A complex cyber espionage campaign on the government of Tajikistan has been underway, and it is believed to be the work of a hacking group with connections to Russia, researchers have found.
TAG-110, aka UAC-0063, is using weaponized Microsoft Word documents to breach government, educational and research organizations in Tajikistan for espionage, according to researchers with Recorded Future’s Insikt Group.
This is a change in strategy for TAG-110, previously it employed a bespoke HTML Application (.< HTA) loader known as HATVIBE for their initial access. The present campaign (monitored as of January 2025) uses macro-enabled Word template (. /Figaro) archive files via spear-phishing emails. These emails include lure documents that appear to be related to Tajikistani government issues, but could not be verified independently.

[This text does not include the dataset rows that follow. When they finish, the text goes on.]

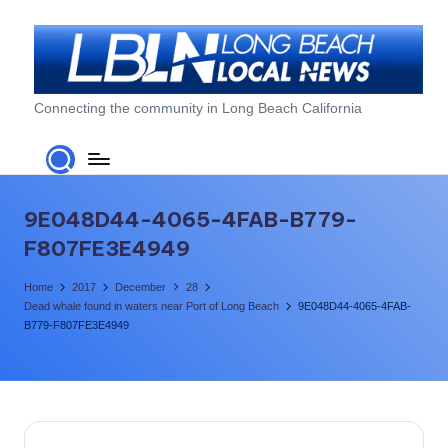
Skip
to
content
L
Connecting the community in Long Beach California
o
n
g
9E048D44-4065-4FAB-B779-
B
F807FE3E4949
e
Home
2017
December
28
a
Dead whale found in waters near Port of Long Beach
9E048D44-4065-4FAB-
B779-F807FE3E4949
c
h
L
o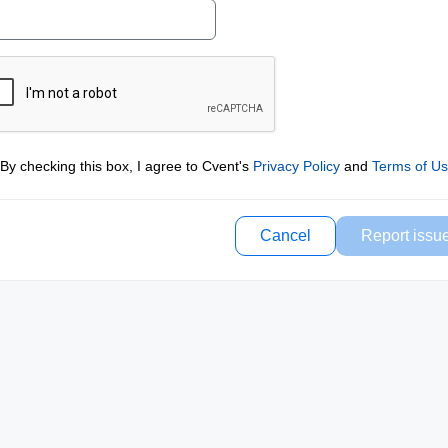
By checking this box, I agree to Cvent's
Privacy Policy
and
Terms of U
Cancel
Report issu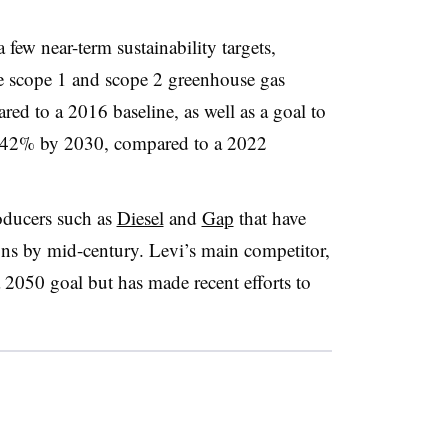
 few near-term sustainability targets,
te scope 1 and scope 2 greenhouse gas
d to a 2016 baseline, as well as a goal to
y 42% by 2030, compared to a 2022
oducers such as
Diesel
and
Gap
that have
ons by mid-century. Levi’s main competitor,
 2050 goal but has made recent efforts to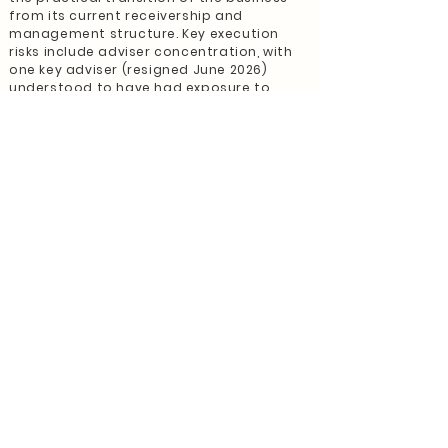
from its current receivership and
management structure. Key execution
risks include adviser concentration, with
one key adviser (resigned June 2026)
understood to have had exposure to
more than 40% of client relationships and
associated revenue, and the current fee-
status profile, with only a minority of
client accounts marked as fee-paying.
Purchasers should assess client consent,
service evidence, adviser reassignment
and revenue transferability as priority
diligence items.
For an astute purchaser, this opportunity
represents more than a distressed
acquisition. It is a platform opportunity
with identifiable recovery, retention and
growth levers. A structured transition
program, proactive client engagement,
strengthened compliance oversight and
integration into a scaled advice platform
may preserve existing earnings, improve
revenue confidence, and unlock further
upside.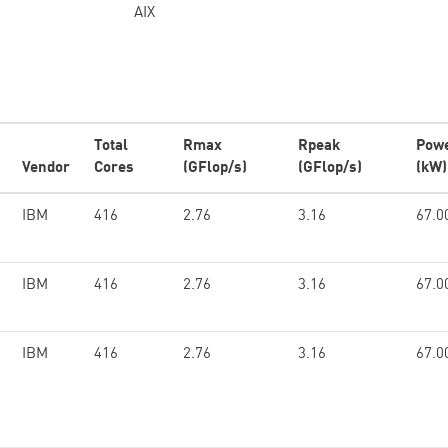
AIX
Total
Rmax
Rpeak
Pow
Vendor
Cores
(GFlop/s)
(GFlop/s)
(kW)
IBM
416
2.76
3.16
67.0
IBM
416
2.76
3.16
67.0
IBM
416
2.76
3.16
67.0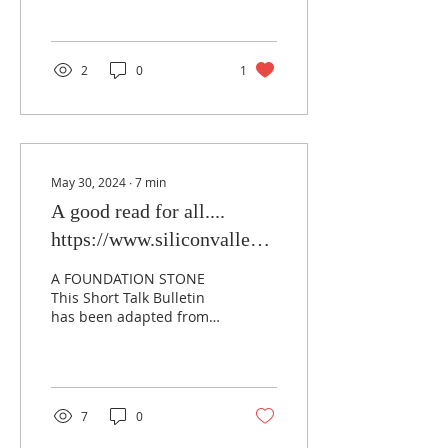
2
0
1
May 30, 2024
∙
7
min
A good read for all....
https://www.siliconvalleymasons.com/post/a-
good-read-for-all
A FOUNDATION STONE
This Short Talk Bulletin
has been adapted from a
pamphlet published by
the Grand Lodge A.F.&
A.M. of Illinois,...
7
0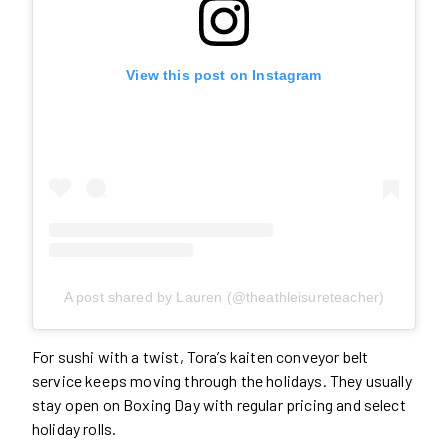
View this post on Instagram
A post shared by Lauren (@theathleisureteacher)
For sushi with a twist, Tora’s kaiten conveyor belt
service keeps moving through the holidays. They usually
stay open on Boxing Day with regular pricing and select
holiday rolls.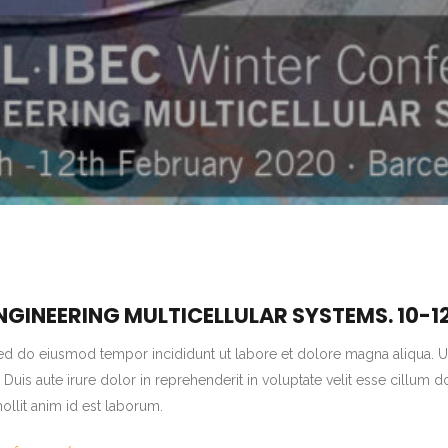
 ENGINEERING MULTICELLULAR SYSTEMS.
10-1
sed do eiusmod tempor incididunt ut labore et dolore magna aliqua. U
is aute irure dolor in reprehenderit in voluptate velit esse cillum do
mollit anim id est laborum.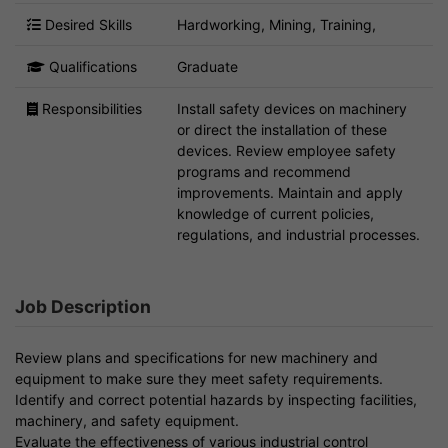
Desired Skills
Hardworking, Mining, Training,
Qualifications
Graduate
Responsibilities
Install safety devices on machinery
or direct the installation of these
devices. Review employee safety
programs and recommend
improvements. Maintain and apply
knowledge of current policies,
regulations, and industrial processes.
Job Description
Review plans and specifications for new machinery and
equipment to make sure they meet safety requirements.
Identify and correct potential hazards by inspecting facilities,
machinery, and safety equipment.
Evaluate the effectiveness of various industrial control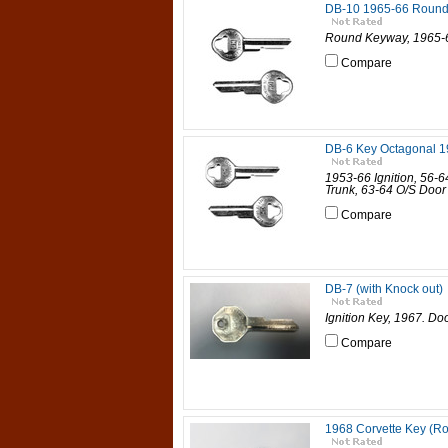
DB-10 1965-66 Round
Round Keyway, 1965-6
Compare
DB-6 Key Octagonal 1
1953-66 Ignition, 56-
Trunk, 63-64 O/S Door
Compare
DB-7 (with Knock out)
Ignition Key, 1967. Do
Compare
1968 Corvette Key (R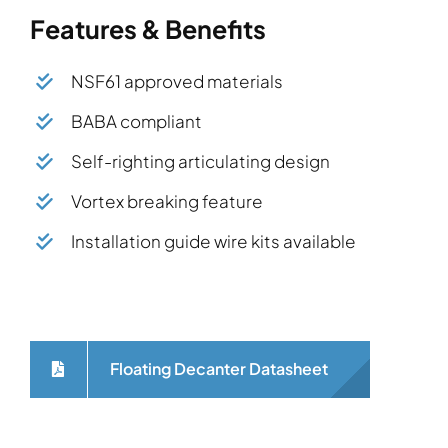
Features & Benefits
NSF61 approved materials
BABA compliant
Self-righting articulating design
Vortex breaking feature
Installation guide wire kits available
Floating Decanter Datasheet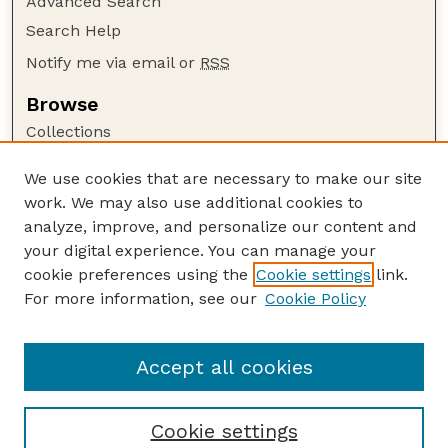
Advanced Search
Search Help
Notify me via email or
RSS
Browse
Collections
Disciplines
We use cookies that are necessary to make our site
Authors
work. We may also use additional cookies to
Author Corner
analyze, improve, and personalize our content and
your digital experience. You can manage your
Author FAQ
cookie preferences using the
Cookie settings
link.
Guide to Submitting
For more information, see our
Cookie Policy
Links
Nebraska Beef Cattle Reports Website
Accept all cookies
Cookie settings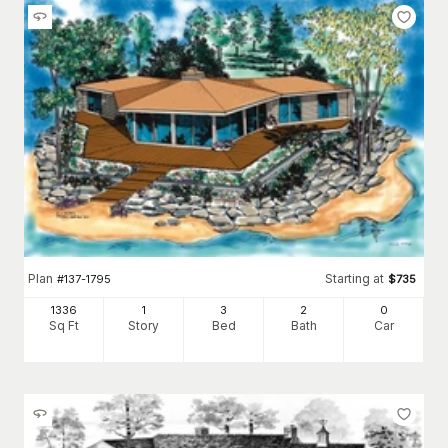
Plan
Starting at
#
137-1795
$
735
1336
1
3
2
0
Sq Ft
Story
Bed
Bath
Car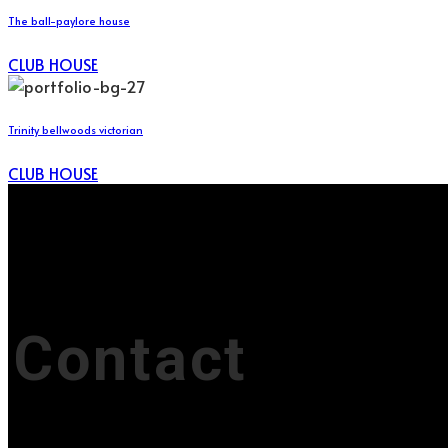
The ball-paylore house
CLUB HOUSE
Trinity bellwoods victorian
CLUB HOUSE
Contact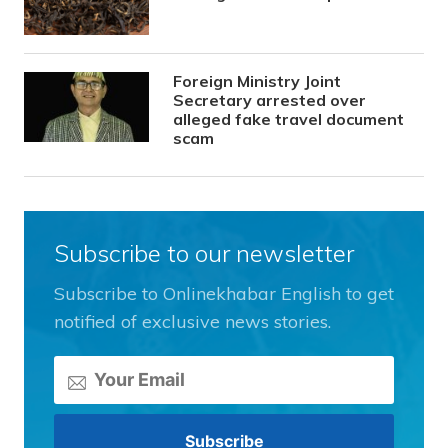
Foreign Ministry Joint
Secretary arrested over
alleged fake travel document
scam
Subscribe to our newsletter
Subscribe to Onlinekhabar English to get
notified of exclusive news stories.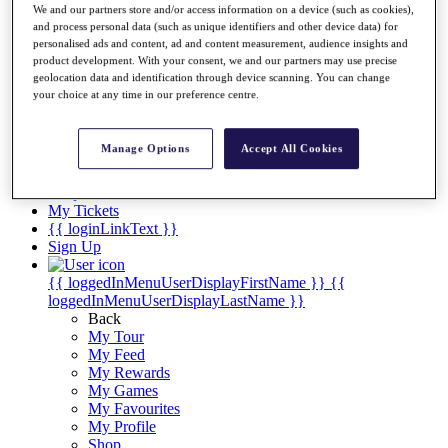
Videos
We and our partners store and/or access information on a device (such as cookies),
and process personal data (such as unique identifiers and other device data) for
Discover Players
personalised ads and content, ad and content measurement, audience insights and
Exemption Categories
product development. With your consent, we and our partners may use precise
geolocation data and identification through device scanning. You can change
Stats
your choice at any time in our preference centre.
Facts & Figures
Records & Achievements
Career Money List
Manage Options
Accept All Cookies
Non-Member R2D Points List
Shop
My Tickets
{{ loginLinkText }}
Sign Up
{{ loggedInMenuUserDisplayFirstName }}
{{
loggedInMenuUserDisplayLastName }}
Back
My Tour
My Feed
My Rewards
My Games
My Favourites
My Profile
Shop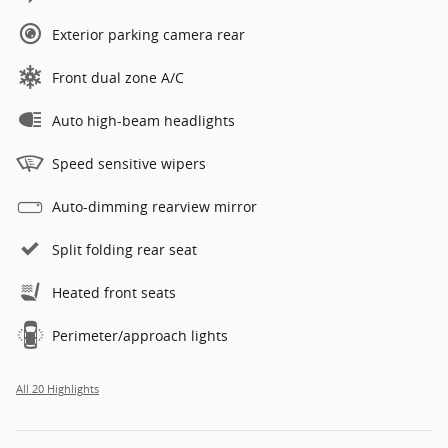
Exterior parking camera rear
Front dual zone A/C
Auto high-beam headlights
Speed sensitive wipers
Auto-dimming rearview mirror
Split folding rear seat
Heated front seats
Perimeter/approach lights
All 20 Highlights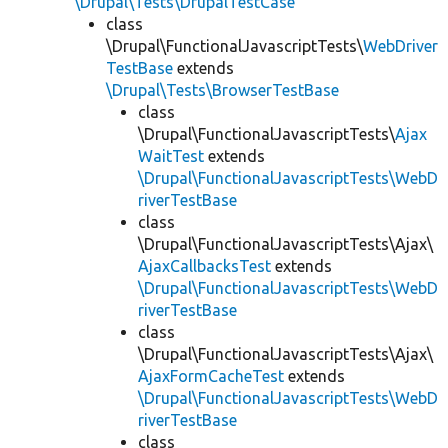
\Drupal\Tests\DrupalTestCase
class
\Drupal\FunctionalJavascriptTests\
WebDriver
TestBase
extends
\Drupal\Tests\BrowserTestBase
class
\Drupal\FunctionalJavascriptTests\
Ajax
WaitTest
extends
\Drupal\FunctionalJavascriptTests\WebD
riverTestBase
class
\Drupal\FunctionalJavascriptTests\Ajax\
AjaxCallbacksTest
extends
\Drupal\FunctionalJavascriptTests\WebD
riverTestBase
class
\Drupal\FunctionalJavascriptTests\Ajax\
AjaxFormCacheTest
extends
\Drupal\FunctionalJavascriptTests\WebD
riverTestBase
class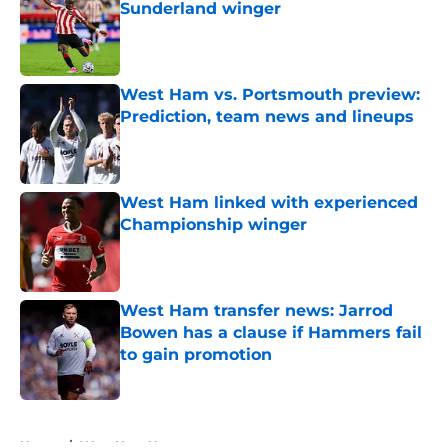
Sunderland winger
Published by on Invalid Date
West Ham vs. Portsmouth preview:
Prediction, team news and lineups
Published by on Invalid Date
West Ham linked with experienced
Championship winger
Published by on Invalid Date
West Ham transfer news: Jarrod
Bowen has a clause if Hammers fail
to gain promotion
Published by on Invalid Date
5 related articles loaded
Home
/
West Ham News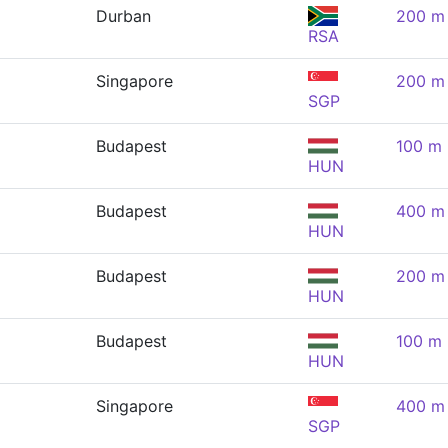
Durban
200 m 
RSA
Singapore
200 m 
SGP
Budapest
100 m 
HUN
Budapest
400 m 
HUN
Budapest
200 m 
HUN
Budapest
100 m 
HUN
Singapore
400 m 
SGP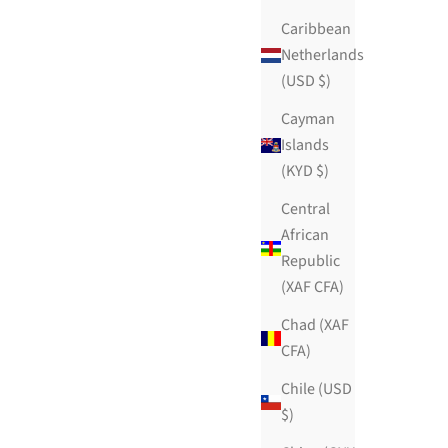
Caribbean
Netherlands
(USD $)
Cayman
Islands
(KYD $)
Central
African
Republic
(XAF CFA)
Chad (XAF
CFA)
Chile (USD
$)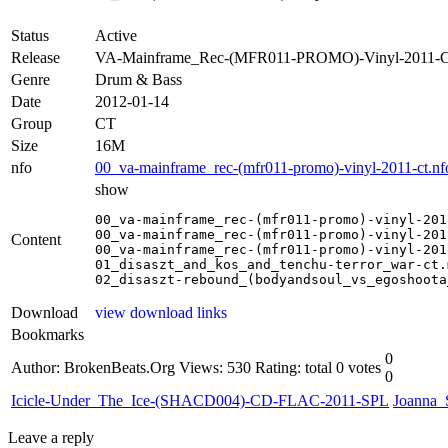
Status
Active
Release
VA-Mainframe_Rec-(MFR011-PROMO)-Vinyl-2011-
Genre
Drum & Bass
Date
2012-01-14
Group
CT
Size
16M
nfo
00_va-mainframe_rec-(mfr011-promo)-vinyl-2011-ct.nf
show
00_va-mainframe_rec-(mfr011-promo)-vinyl-201
00_va-mainframe_rec-(mfr011-promo)-vinyl-201
Content
00_va-mainframe_rec-(mfr011-promo)-vinyl-201
01_disaszt_and_kos_and_tenchu-terror_war-ct.m
02_disaszt-rebound_(bodyandsoul_vs_egoshoota
Download
view download links
Bookmarks
0
Author: BrokenBeats.Org
Views: 530
Rating: total 0 votes
0
Icicle-Under_The_Ice-(SHACD004)-CD-FLAC-2011-SPL
Joanna
Leave a reply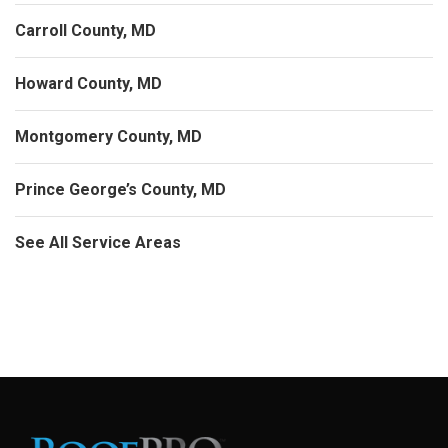
Carroll County, MD
Howard County, MD
Montgomery County, MD
Prince George’s County, MD
See All Service Areas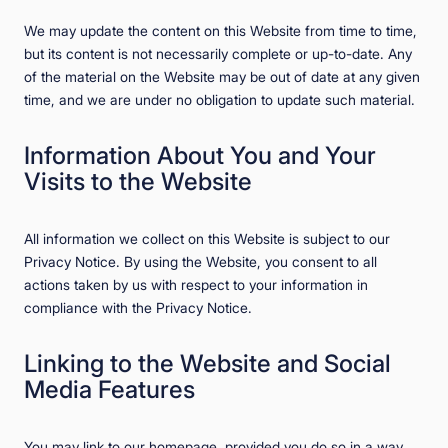
We may update the content on this Website from time to time,
but its content is not necessarily complete or up-to-date. Any
of the material on the Website may be out of date at any given
time, and we are under no obligation to update such material.
Information About You and Your
Visits to the Website
All information we collect on this Website is subject to our
Privacy Notice. By using the Website, you consent to all
actions taken by us with respect to your information in
compliance with the Privacy Notice.
Linking to the Website and Social
Media Features
You may link to our homepage, provided you do so in a way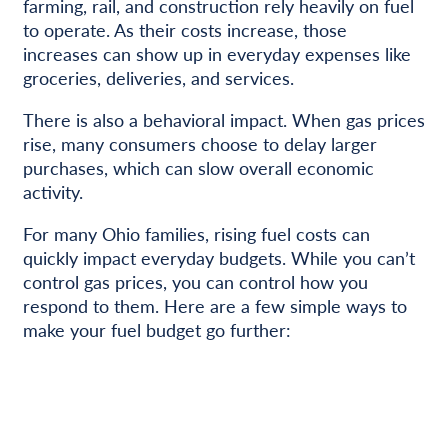
farming, rail, and construction rely heavily on fuel
to operate. As their costs increase, those
increases can show up in everyday expenses like
groceries, deliveries, and services.
There is also a behavioral impact. When gas prices
rise, many consumers choose to delay larger
purchases, which can slow overall economic
activity.
For many Ohio families, rising fuel costs can
quickly impact everyday budgets. While you can’t
control gas prices, you can control how you
respond to them. Here are a few simple ways to
make your fuel budget go further: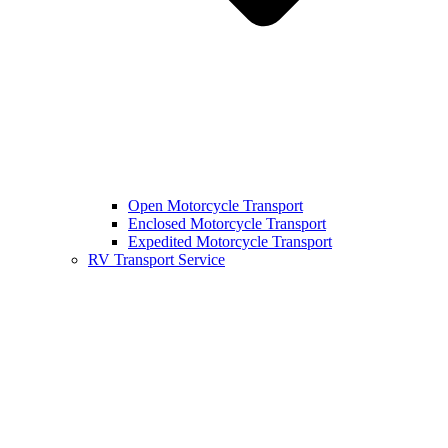
Open Motorcycle Transport
Enclosed Motorcycle Transport
Expedited Motorcycle Transport
RV Transport Service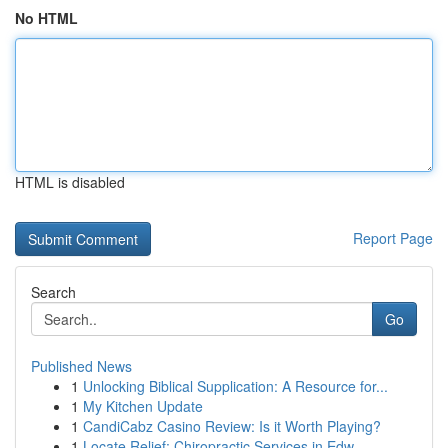
No HTML
HTML is disabled
Report Page
Search
Go
Published News
1
Unlocking Biblical Supplication: A Resource for...
1
My Kitchen Update
1
CandiCabz Casino Review: Is it Worth Playing?
1
Locate Relief: Chiropractic Services in Edw...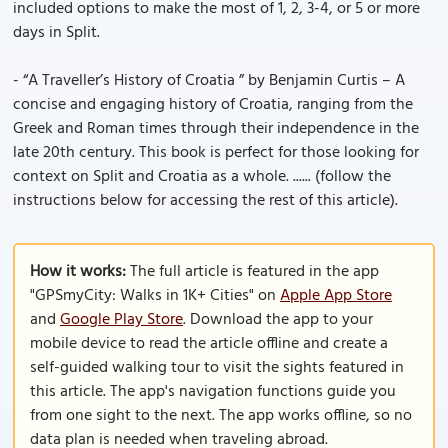
included options to make the most of 1, 2, 3-4, or 5 or more
days in Split.
- “A Traveller’s History of Croatia ” by Benjamin Curtis – A
concise and engaging history of Croatia, ranging from the
Greek and Roman times through their independence in the
late 20th century. This book is perfect for those looking for
context on Split and Croatia as a whole. ...... (follow the
instructions below for accessing the rest of this article).
How it works:
The full article is featured in the app
"GPSmyCity: Walks in 1K+ Cities" on
Apple App Store
and
Google Play Store
. Download the app to your
mobile device to read the article offline and create a
self-guided walking tour to visit the sights featured in
this article. The app's navigation functions guide you
from one sight to the next. The app works offline, so no
data plan is needed when traveling abroad.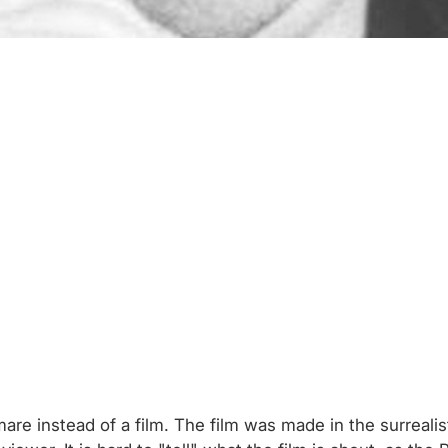
are instead of a film. The film was made in the surreali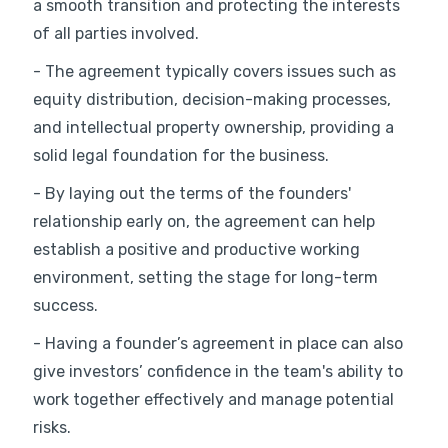
a smooth transition and protecting the interests
of all parties involved.
- The agreement typically covers issues such as
equity distribution, decision-making processes,
and intellectual property ownership, providing a
solid legal foundation for the business.
- By laying out the terms of the founders'
relationship early on, the agreement can help
establish a positive and productive working
environment, setting the stage for long-term
success.
- Having a founder’s agreement in place can also
give investors’ confidence in the team's ability to
work together effectively and manage potential
risks.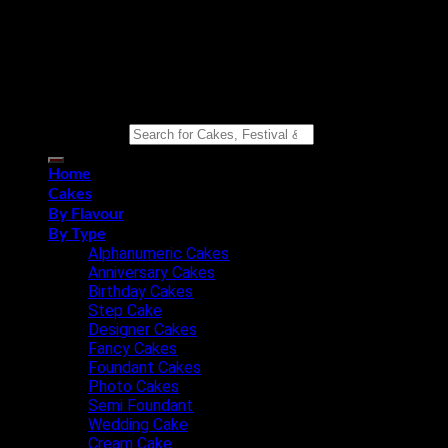
Copyright 2026 ©
Eat n Joy Bakers
Search for:
Home
Cakes
By Flavour
By Type
Alphanumeric Cakes
Anniversary Cakes
Birthday Cakes
Step Cake
Designer Cakes
Fancy Cakes
Foundant Cakes
Photo Cakes
Semi Foundant
Wedding Cake
Cream Cake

The malware authors used Word documents with VBA macros to copy a global template file into the Microsoft Word startup folder, researchers said. This will automatically run and continue to establish a foothold on the victimized machine.
Upon execution, the macro contacts a command-and-control (C2) server, which may enable the attackers to run more malicious VBA code provided to the C2 infrastructure.
The precise second-stage payloads are currently unclear, although HATVIBE, CHERRYSPY, LOGPIE or even newly developed bespoke tools for espionage by means of the TAG malware might be delivered, according to experts.
TAG-110, it said, has a history of targeting public sector organizations in Central Asia, as well as European embassies and organizations in East Asia and Europe since at least 2021. The group is said to share characteristics with the Russian state-sponsored hacking group APT28, also known as Fancy Bear.
Insikt Group analysts indicate that the objectives of these cyber espionage campaigns are presumably to collect intelligence in support of shaping regional politics and security, especially during crucial moments like elections or geopolitical tensions. The focus on Tajikistan is consistent with Russia’s overarching strategic goal of preserving dominance over Central Asia.
Hunter Stuart, cybersecurity expert, advises Tajikistani government and associated organisations to proceed with extra care and set up strong security measures to prevent the danger from this continuing danger.
Enterprises must train their employees to be aware of spear-phishing and to disable or restrict macros in Microsoft Office unless they are needed.